Reproduce every item below word for word, omitting the pictures.
=-=-=
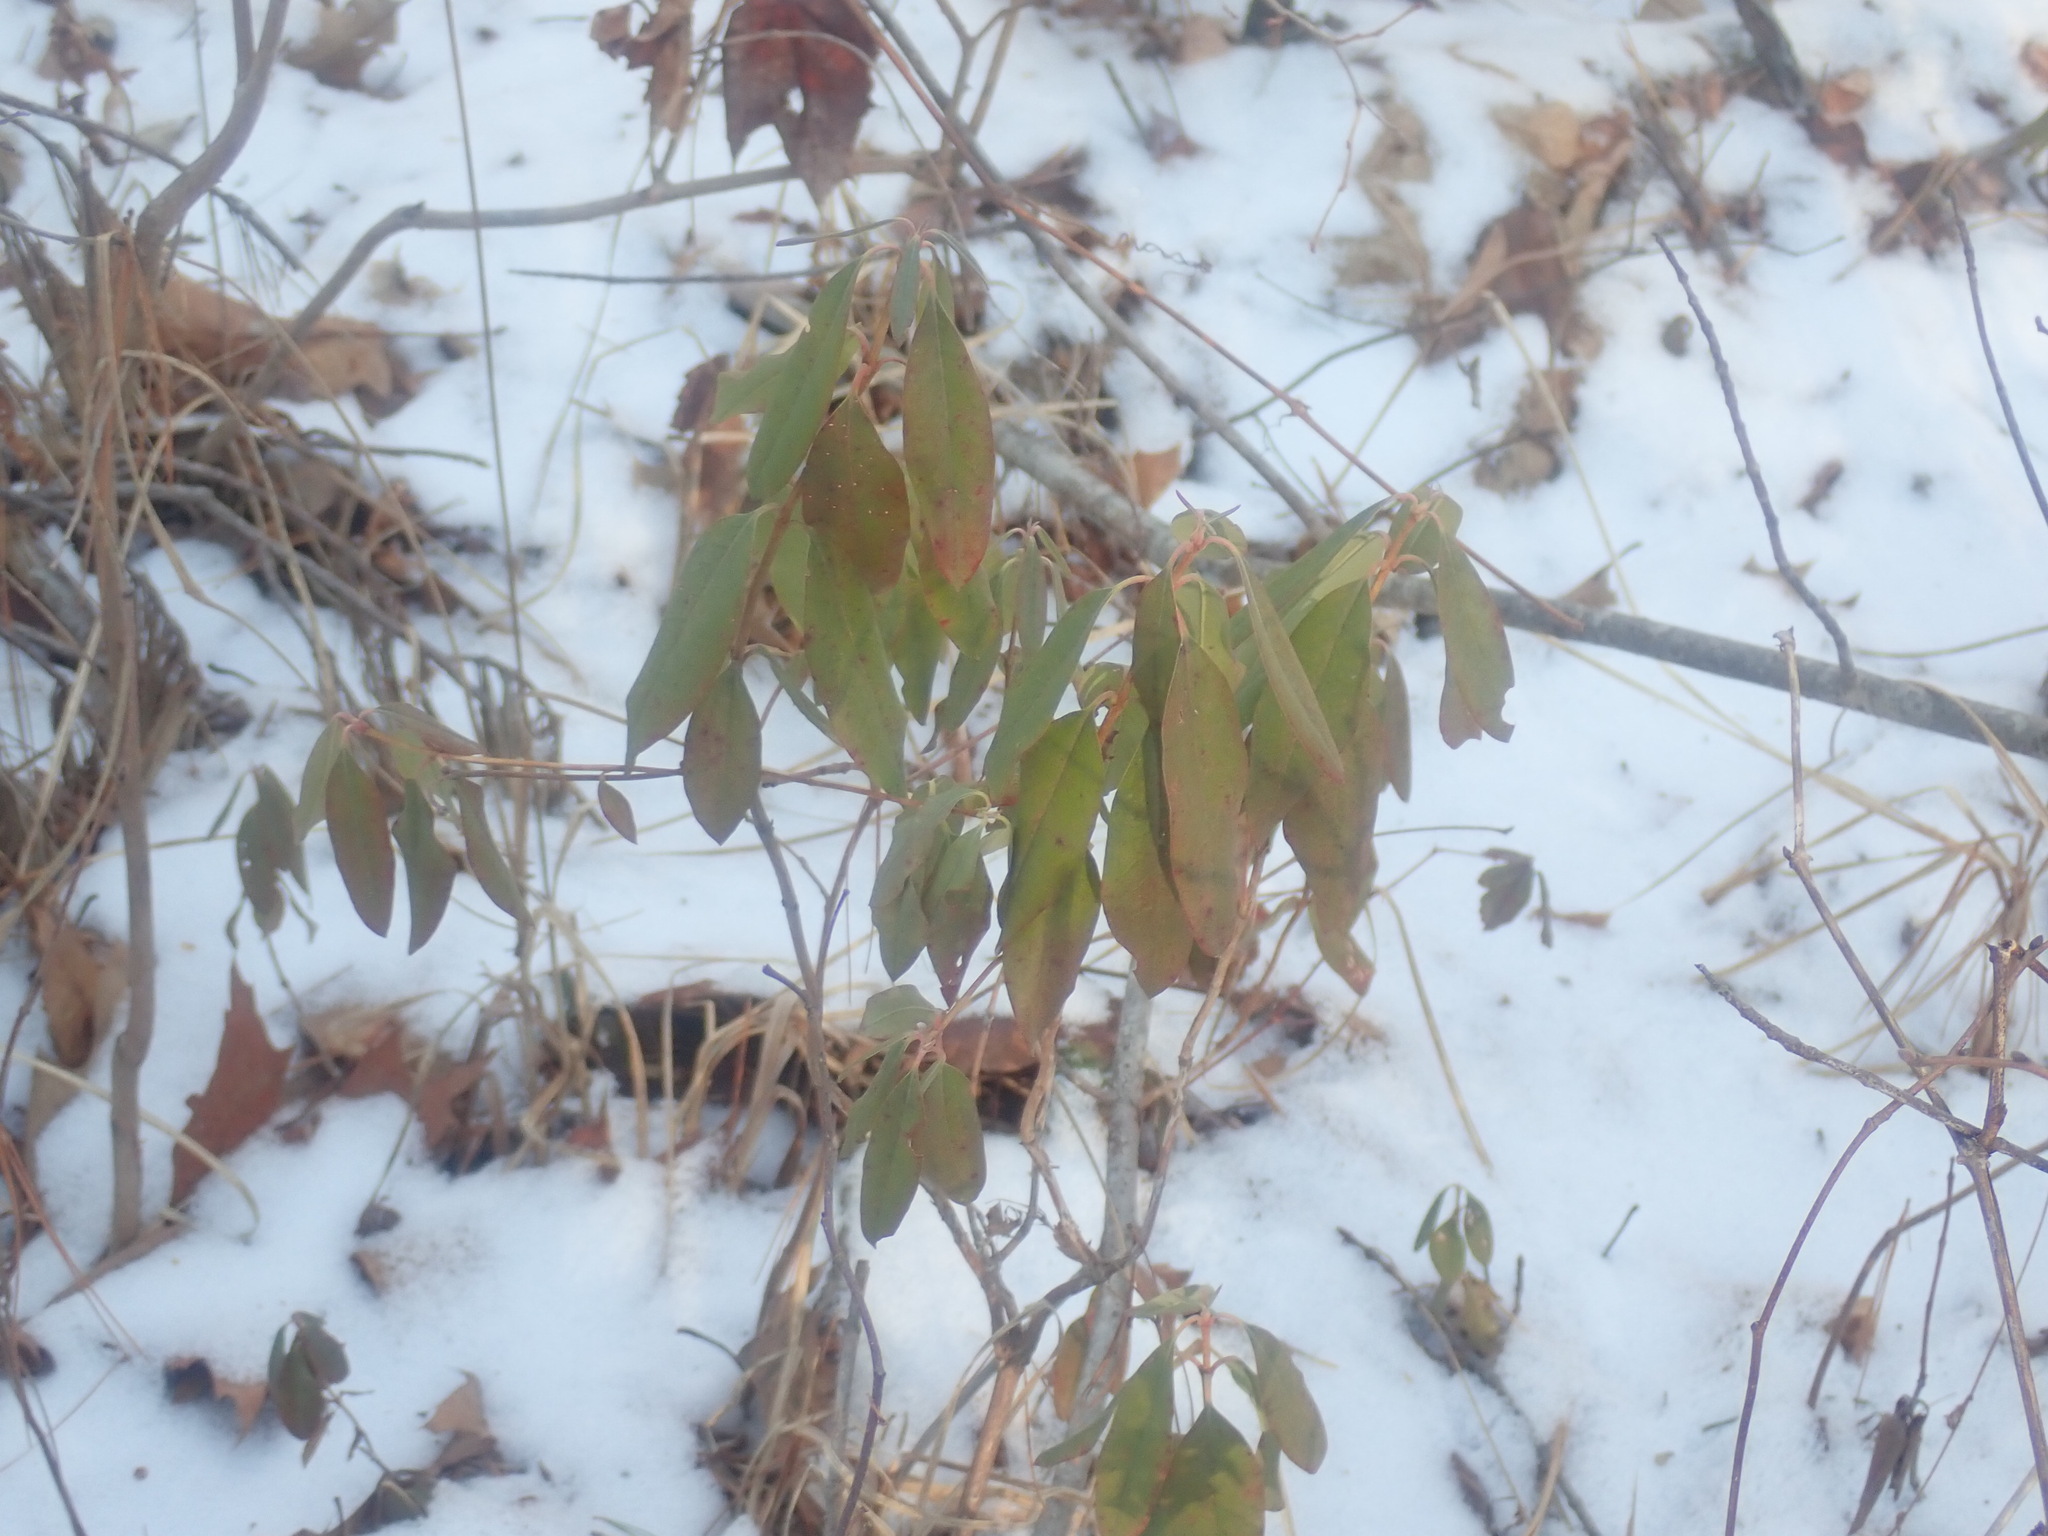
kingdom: Plantae
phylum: Tracheophyta
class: Magnoliopsida
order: Ericales
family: Ericaceae
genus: Kalmia
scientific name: Kalmia angustifolia
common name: Sheep-laurel
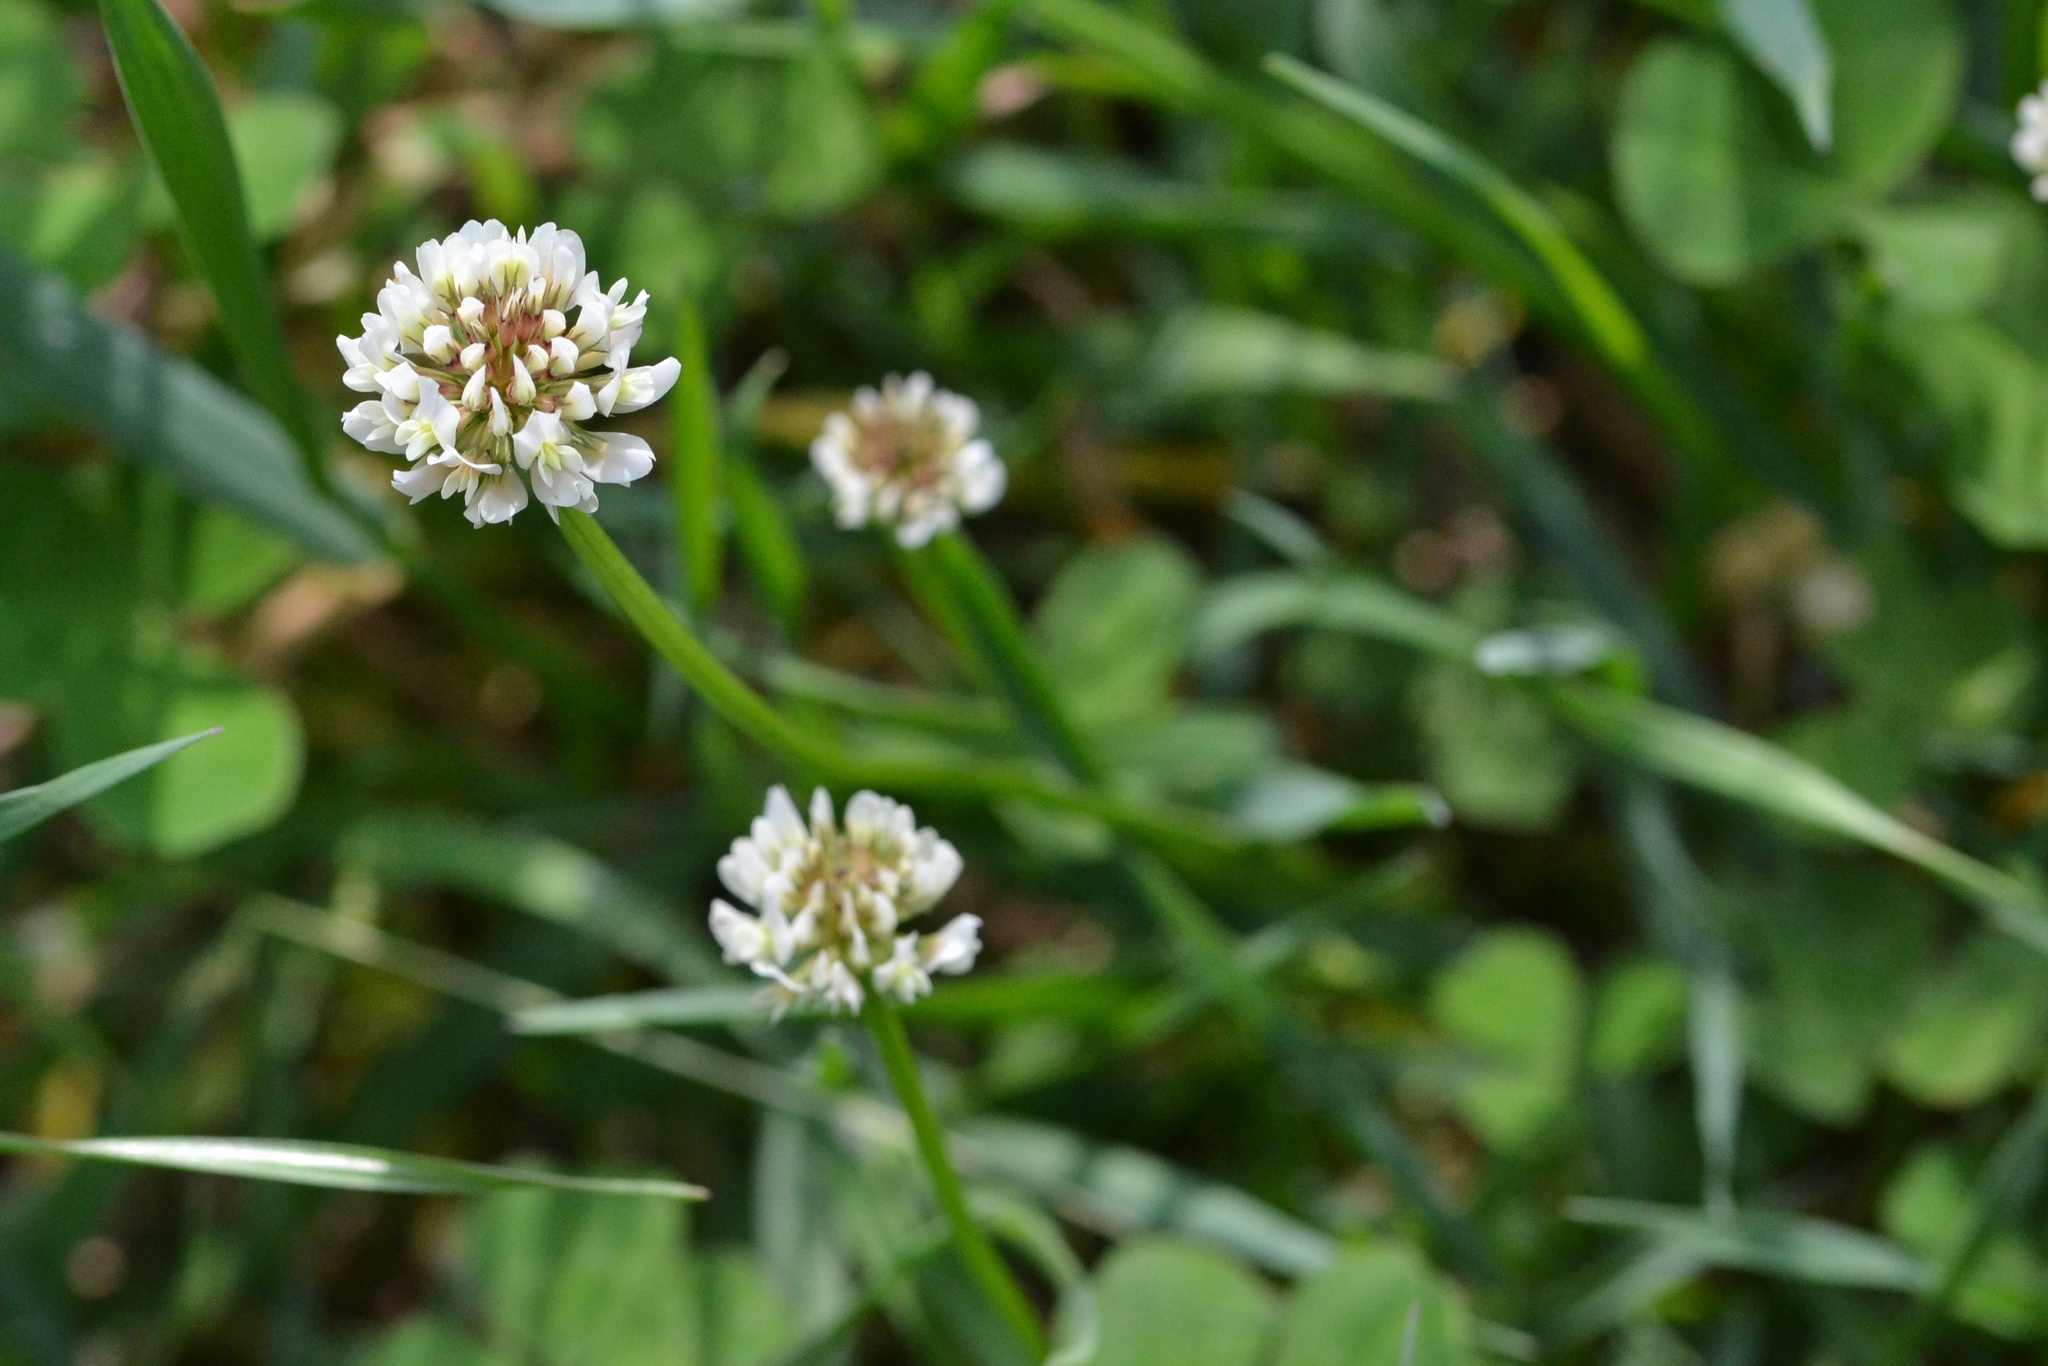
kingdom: Plantae
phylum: Tracheophyta
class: Magnoliopsida
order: Fabales
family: Fabaceae
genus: Trifolium
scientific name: Trifolium repens
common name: White clover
=-=-=
__RESPONSE TO THIS EXERCISE__.
kingdom: Plantae
phylum: Tracheophyta
class: Magnoliopsida
order: Ericales
family: Ericaceae
genus: Kalmia
scientific name: Kalmia angustifolia
common name: Sheep-laurel
kingdom: Plantae
phylum: Tracheophyta
class: Magnoliopsida
order: Fabales
family: Fabaceae
genus: Trifolium
scientific name: Trifolium repens
common name: White clover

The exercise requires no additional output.